***** ITEMS *****
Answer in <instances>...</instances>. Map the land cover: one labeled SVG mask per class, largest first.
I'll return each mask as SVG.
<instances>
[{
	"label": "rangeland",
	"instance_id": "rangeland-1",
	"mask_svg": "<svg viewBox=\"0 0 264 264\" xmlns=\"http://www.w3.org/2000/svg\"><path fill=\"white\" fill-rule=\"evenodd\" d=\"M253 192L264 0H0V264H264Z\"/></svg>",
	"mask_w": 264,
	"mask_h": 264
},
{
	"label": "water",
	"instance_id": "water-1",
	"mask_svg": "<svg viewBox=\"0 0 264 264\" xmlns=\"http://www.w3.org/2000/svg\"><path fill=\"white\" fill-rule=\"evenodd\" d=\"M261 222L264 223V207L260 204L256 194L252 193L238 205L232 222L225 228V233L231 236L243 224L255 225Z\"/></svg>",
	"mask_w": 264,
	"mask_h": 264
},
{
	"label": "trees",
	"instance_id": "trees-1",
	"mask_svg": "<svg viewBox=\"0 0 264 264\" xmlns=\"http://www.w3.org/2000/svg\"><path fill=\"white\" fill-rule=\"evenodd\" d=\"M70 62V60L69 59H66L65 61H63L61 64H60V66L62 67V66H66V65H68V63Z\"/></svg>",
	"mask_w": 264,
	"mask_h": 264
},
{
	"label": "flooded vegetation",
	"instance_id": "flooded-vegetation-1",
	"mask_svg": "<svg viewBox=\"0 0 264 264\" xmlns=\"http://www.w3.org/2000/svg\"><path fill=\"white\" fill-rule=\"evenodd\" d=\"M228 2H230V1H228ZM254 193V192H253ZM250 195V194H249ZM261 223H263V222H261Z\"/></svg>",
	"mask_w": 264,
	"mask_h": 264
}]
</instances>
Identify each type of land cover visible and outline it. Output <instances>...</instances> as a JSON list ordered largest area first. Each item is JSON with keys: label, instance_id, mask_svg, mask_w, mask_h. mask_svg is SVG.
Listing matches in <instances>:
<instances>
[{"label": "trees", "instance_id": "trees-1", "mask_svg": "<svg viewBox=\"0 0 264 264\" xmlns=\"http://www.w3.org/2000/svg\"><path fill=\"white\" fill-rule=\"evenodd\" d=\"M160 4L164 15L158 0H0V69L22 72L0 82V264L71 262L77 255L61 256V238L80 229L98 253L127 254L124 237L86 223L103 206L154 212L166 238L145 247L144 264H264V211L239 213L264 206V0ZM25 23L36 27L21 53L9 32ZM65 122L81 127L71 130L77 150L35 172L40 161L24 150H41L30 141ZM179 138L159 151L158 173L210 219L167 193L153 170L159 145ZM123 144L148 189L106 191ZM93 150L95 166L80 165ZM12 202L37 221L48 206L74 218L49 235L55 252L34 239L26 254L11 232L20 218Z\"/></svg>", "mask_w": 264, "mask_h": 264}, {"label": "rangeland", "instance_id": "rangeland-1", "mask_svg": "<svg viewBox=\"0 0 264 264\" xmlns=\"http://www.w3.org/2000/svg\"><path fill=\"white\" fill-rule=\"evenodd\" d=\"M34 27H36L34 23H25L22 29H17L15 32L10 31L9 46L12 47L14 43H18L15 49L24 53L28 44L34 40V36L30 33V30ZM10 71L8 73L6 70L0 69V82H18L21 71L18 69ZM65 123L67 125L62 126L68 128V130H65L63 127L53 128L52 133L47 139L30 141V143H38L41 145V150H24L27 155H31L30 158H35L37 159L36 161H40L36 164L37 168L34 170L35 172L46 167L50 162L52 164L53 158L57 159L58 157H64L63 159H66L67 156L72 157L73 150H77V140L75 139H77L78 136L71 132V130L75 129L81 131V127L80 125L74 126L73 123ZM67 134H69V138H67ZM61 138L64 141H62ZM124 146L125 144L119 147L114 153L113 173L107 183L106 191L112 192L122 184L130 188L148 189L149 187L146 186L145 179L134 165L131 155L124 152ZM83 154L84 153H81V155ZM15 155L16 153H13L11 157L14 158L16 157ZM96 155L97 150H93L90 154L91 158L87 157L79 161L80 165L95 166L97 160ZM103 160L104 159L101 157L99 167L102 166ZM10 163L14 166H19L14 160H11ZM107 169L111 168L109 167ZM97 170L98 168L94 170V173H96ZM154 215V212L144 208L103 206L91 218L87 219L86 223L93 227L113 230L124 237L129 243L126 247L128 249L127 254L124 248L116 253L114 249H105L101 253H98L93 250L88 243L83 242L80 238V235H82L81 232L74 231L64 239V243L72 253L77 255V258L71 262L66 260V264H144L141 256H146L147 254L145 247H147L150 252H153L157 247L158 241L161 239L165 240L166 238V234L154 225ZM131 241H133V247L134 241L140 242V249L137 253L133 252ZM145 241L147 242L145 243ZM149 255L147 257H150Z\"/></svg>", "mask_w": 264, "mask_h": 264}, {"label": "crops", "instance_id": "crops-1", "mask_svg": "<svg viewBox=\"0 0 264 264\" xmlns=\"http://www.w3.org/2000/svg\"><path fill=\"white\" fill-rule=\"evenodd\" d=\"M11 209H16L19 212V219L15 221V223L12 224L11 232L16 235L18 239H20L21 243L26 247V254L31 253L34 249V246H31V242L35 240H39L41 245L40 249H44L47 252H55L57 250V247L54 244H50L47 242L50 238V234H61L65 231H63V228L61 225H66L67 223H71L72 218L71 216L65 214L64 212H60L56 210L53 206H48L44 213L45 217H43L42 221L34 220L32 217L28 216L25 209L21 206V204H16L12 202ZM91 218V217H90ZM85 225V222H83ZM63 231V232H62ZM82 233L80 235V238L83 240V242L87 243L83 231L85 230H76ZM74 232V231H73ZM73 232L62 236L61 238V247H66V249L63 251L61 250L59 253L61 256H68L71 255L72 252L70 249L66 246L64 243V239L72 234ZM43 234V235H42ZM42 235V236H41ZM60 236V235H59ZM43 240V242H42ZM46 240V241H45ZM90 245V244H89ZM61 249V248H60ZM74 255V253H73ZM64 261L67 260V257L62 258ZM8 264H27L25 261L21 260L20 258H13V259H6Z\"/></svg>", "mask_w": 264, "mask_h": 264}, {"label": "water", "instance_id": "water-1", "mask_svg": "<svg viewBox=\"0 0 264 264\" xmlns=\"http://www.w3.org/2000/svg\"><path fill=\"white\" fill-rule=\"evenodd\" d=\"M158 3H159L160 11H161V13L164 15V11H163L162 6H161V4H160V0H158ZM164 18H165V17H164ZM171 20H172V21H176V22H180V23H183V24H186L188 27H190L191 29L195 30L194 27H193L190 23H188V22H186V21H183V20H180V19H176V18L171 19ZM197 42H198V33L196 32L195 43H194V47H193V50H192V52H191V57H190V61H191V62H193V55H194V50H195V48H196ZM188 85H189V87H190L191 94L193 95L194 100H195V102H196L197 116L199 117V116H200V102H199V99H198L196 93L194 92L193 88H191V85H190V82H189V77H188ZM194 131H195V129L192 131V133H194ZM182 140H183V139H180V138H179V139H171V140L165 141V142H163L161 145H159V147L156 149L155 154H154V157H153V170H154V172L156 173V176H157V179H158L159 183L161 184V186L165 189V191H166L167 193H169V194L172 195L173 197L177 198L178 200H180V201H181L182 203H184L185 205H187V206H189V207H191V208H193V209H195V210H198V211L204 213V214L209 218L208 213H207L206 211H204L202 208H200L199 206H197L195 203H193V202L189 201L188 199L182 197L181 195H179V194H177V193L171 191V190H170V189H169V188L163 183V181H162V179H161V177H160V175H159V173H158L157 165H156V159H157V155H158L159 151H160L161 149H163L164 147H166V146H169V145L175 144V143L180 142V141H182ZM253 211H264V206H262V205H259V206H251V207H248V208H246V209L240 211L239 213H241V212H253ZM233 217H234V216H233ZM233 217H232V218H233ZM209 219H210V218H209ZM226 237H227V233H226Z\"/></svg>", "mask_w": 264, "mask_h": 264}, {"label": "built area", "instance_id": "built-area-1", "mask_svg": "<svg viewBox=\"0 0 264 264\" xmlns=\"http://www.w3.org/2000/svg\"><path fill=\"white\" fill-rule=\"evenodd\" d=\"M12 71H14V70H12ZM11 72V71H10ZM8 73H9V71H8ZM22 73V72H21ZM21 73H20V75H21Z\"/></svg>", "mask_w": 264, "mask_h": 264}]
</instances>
*****
* **AIM**
How many lines of the material above contain the string "flooded"? Reply with the number alone.

* **WRITTEN ANSWER**
2